OC CNPS Emergent Species are reviewed regularly using a rigorous data-driven process. Occassionally species will be removed from the list.
"Emergent” invasive plants are non-native species that have appeared recently in OC,
are not yet widely distributed here, and are known or presumed to spread readily.
A species may be removed because we believe its abundance in Orange County has spread past the emergent stage. A species may also be removed because we believe it is no longer present in the county. This may be due to a successful management program, an inability to relacate the species within the county or incorrect initial information that placed it on the list.
In some cases Former Emergent species may be added to our Watchlist.
Araujia sericifera Bladderflower
A a perennial vine that is very vigorous where it gets summer water. It was a common weed in citrus groves, where it would enshroud & smother entire trees if not controlled. Stems are tough and ropy, leaves thick & slightly spongy. Sap is milky white, moderately poisonous & causes skin irritation.
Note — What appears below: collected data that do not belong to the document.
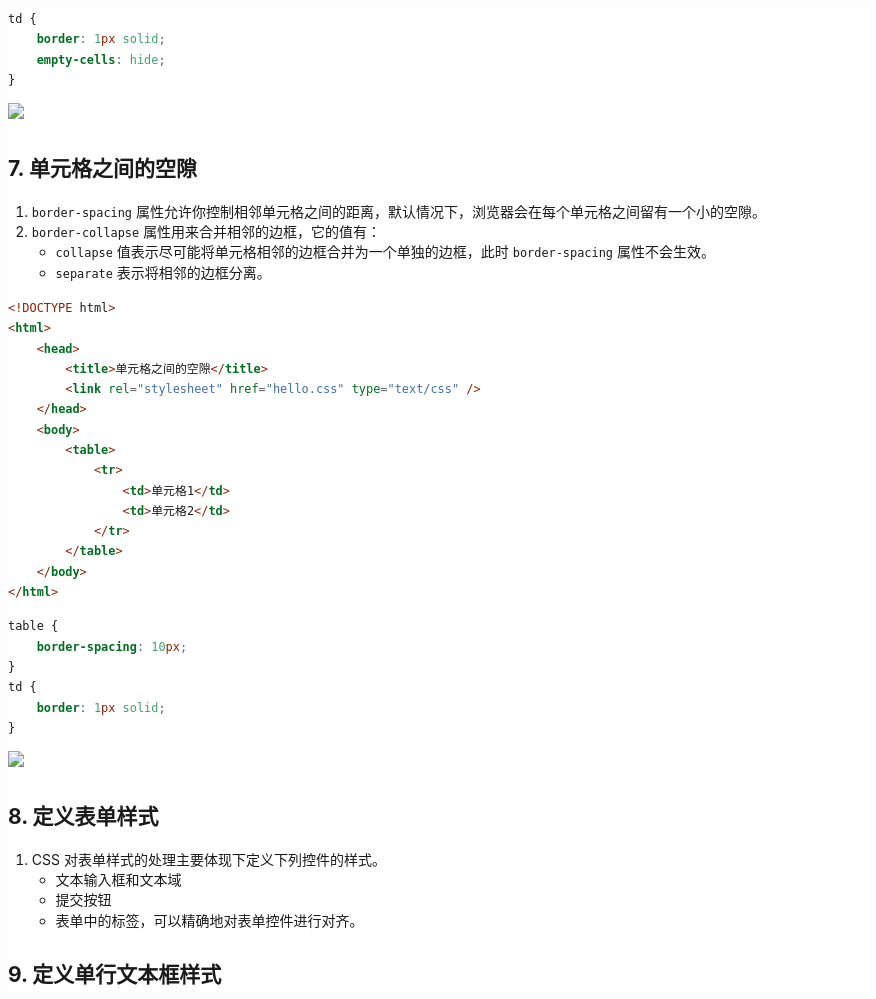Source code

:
 ```css
td {
    border: 1px solid;
    empty-cells: hide;
}
```

![](https://animg.oss-cn-shanghai.aliyuncs.com/2023/01/20/20230120194635.png)

## 7. 单元格之间的空隙

1. `border-spacing` 属性允许你控制相邻单元格之间的距离，默认情况下，浏览器会在每个单元格之间留有一个小的空隙。
2. `border-collapse` 属性用来合并相邻的边框，它的值有：
    * `collapse` 值表示尽可能将单元格相邻的边框合并为一个单独的边框，此时 `border-spacing` 属性不会生效。
    * `separate` 表示将相邻的边框分离。

```html
<!DOCTYPE html>
<html>
    <head>
        <title>单元格之间的空隙</title>
        <link rel="stylesheet" href="hello.css" type="text/css" />
    </head>
    <body>
        <table>
            <tr>
                <td>单元格1</td>
                <td>单元格2</td>
            </tr>
        </table>
    </body>
</html>
```

```css
table {
    border-spacing: 10px;    
}
td {
    border: 1px solid;
}
```

![](https://animg.oss-cn-shanghai.aliyuncs.com/2023/01/20/20230120195821.png)

## 8. 定义表单样式

1. CSS 对表单样式的处理主要体现下定义下列控件的样式。
    * 文本输入框和文本域
    * 提交按钮
    * 表单中的标签，可以精确地对表单控件进行对齐。

## 9. 定义单行文本框样式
Asphodelus fistulosus Onionweed
An annual or short-lived perennial that grows in dry, sandy and rocky places, pastures, roadsides and similar disturbed sites. It forms thick clumps that use up soil nitrogen, making it difficult for other plants, particularly grasses, to grow nearby.
Brassica tourefortii Sahara mustard
A fast-germinating, fast-growing annual, flowering and fruiting from January to June. Petals are small, pale yellow; sepals often purplish. Flowering stems grow up to 2.5 ft. from a basal rosette. The plants can flower & set seed when just a few inches high. Basal leaves are rough to the touch, pinnately lobed, each lobe with many teeth.
Emex spinosa Spiny emex
An annual weed that frequently infests disturbed areas, especially in coastal habitats in southern California Its spiny seed pods’ hooked edges stick to people and animals, so it can spread quickly along trails and then into undisturbed areas.
Kochia scoparia Summer cypress
Summer Cypress is a large summer-fall annual herb that grows most commonly on saline/alkaline soils in grassland, prairie, and desert shrub ecosystems. It may spread & mound to 8 ft. in ideal conditions. It was introduced from Eurasia for forage & erosion control. Its seeds are edible & used in traditional medicine.
Lepidium draba Whitetop
A perennial herb found most commonly in riparian areas & marshes. In addition to seeds, it reproduces vegetatively from its extensive root system, &/or resprouts from any bits of root fragments. Either way, it can spread rapidly to form dense monospecific colonies, especially where the soil is moist.
Lepidium latifolium Broad-leaved peppergrass
A perennial herb found in moist or seasonally wet sites throughout California. It grows very aggressively, forming dense colonies that exclude native species. It reproduces both by seed and vegetatively from its roots and small root fragments. Seeds and root fragments are spread easily by flooding and soil movement, and seeds stick to tires, shoes, and animals, making continued dispersion difficult to avoid.
Ludwigia hexapetala Creeping water primrose
A creeping aquatic plant with floating stems to 12 ft. long. It forms dense mats both above & below the water surface. This dense growth impedes water movement, blocks the growth of native plants, and reduces available habitat for waterbirds and fish. Although this species has been naturalized in California for at least 25 years, its populations have increased exponentially in recent years.
Robinia pseudoacacia Black locust
A deciduous tree that can grow to 100 ft. tall. Historically planted as a landscape tree, it has escaped cultivation and become invasive. It spreads by seeding & root sprouts to create large stands that displace native vegetation.
Salpichroa origanifolia Lily-of-the-valley-vine
Produces numerous herbaceous to woody scrambling or trailing stems from its long-lived woody rootstock. Its older stems become four-angled in crosssection. It reproduces & spreads both by seeds and by its creeping underground stems and suckering roots, & by root fragments left from clearing activities. Seeds are dispersed by animals that eat the fruit (e.g. birds, rats, mice and ants).